* Data supplied
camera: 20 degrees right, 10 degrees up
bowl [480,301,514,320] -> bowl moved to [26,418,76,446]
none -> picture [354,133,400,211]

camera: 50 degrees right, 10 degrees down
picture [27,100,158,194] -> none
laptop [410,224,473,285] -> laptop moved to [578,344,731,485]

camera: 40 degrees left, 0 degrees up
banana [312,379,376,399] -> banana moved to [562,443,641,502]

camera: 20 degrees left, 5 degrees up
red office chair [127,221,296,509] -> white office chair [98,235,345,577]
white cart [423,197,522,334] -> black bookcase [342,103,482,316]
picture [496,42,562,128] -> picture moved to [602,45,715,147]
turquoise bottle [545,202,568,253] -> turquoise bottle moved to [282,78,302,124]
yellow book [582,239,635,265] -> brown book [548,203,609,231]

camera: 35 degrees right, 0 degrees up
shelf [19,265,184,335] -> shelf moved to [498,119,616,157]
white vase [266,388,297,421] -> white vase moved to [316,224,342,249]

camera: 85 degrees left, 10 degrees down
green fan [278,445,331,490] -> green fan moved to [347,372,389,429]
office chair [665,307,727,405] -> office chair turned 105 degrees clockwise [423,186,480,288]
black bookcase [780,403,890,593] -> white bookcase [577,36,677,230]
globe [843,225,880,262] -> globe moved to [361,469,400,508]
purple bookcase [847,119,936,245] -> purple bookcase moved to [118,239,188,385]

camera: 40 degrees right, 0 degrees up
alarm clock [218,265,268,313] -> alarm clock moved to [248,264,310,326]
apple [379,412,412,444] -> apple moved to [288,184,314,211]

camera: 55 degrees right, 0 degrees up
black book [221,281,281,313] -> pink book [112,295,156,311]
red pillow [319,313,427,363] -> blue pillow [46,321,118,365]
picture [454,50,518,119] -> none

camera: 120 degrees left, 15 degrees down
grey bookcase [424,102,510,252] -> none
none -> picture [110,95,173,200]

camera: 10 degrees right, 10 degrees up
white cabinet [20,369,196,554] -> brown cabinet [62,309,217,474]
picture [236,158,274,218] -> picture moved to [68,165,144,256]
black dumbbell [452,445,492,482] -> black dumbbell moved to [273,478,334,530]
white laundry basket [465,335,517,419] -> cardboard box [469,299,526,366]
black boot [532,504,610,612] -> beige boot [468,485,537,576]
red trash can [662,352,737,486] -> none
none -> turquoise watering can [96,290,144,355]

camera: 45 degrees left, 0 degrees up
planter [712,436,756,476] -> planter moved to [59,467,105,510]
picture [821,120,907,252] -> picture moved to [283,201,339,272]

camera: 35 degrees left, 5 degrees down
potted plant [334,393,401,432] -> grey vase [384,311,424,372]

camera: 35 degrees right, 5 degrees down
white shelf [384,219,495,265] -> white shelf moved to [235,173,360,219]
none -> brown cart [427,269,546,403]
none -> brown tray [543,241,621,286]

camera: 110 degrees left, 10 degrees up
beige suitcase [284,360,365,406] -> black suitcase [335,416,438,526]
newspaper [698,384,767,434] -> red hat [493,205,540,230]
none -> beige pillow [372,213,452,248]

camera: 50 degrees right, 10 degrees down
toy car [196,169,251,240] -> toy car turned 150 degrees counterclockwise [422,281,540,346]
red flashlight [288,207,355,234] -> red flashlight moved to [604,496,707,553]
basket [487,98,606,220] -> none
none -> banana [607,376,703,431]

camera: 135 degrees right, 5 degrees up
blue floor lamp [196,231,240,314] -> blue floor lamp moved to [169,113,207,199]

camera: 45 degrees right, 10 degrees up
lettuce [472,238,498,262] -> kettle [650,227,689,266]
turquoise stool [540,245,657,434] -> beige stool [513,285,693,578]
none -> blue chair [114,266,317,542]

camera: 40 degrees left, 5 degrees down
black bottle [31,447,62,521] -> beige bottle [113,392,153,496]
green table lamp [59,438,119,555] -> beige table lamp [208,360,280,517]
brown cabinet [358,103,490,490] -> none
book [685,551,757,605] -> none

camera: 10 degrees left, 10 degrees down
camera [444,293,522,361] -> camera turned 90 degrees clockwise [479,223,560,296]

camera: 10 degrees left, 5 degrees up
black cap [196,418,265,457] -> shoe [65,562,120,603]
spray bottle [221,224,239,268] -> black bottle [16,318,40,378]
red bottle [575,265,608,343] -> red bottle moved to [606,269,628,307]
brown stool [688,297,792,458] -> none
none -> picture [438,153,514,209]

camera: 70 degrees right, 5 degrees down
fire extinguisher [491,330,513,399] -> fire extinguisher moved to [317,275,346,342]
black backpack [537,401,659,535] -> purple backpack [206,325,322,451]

* What to produce
Which lines above contain the word "cabinet"? Copy all of them.

* Result of the task
white cabinet [20,369,196,554] -> brown cabinet [62,309,217,474]
brown cabinet [358,103,490,490] -> none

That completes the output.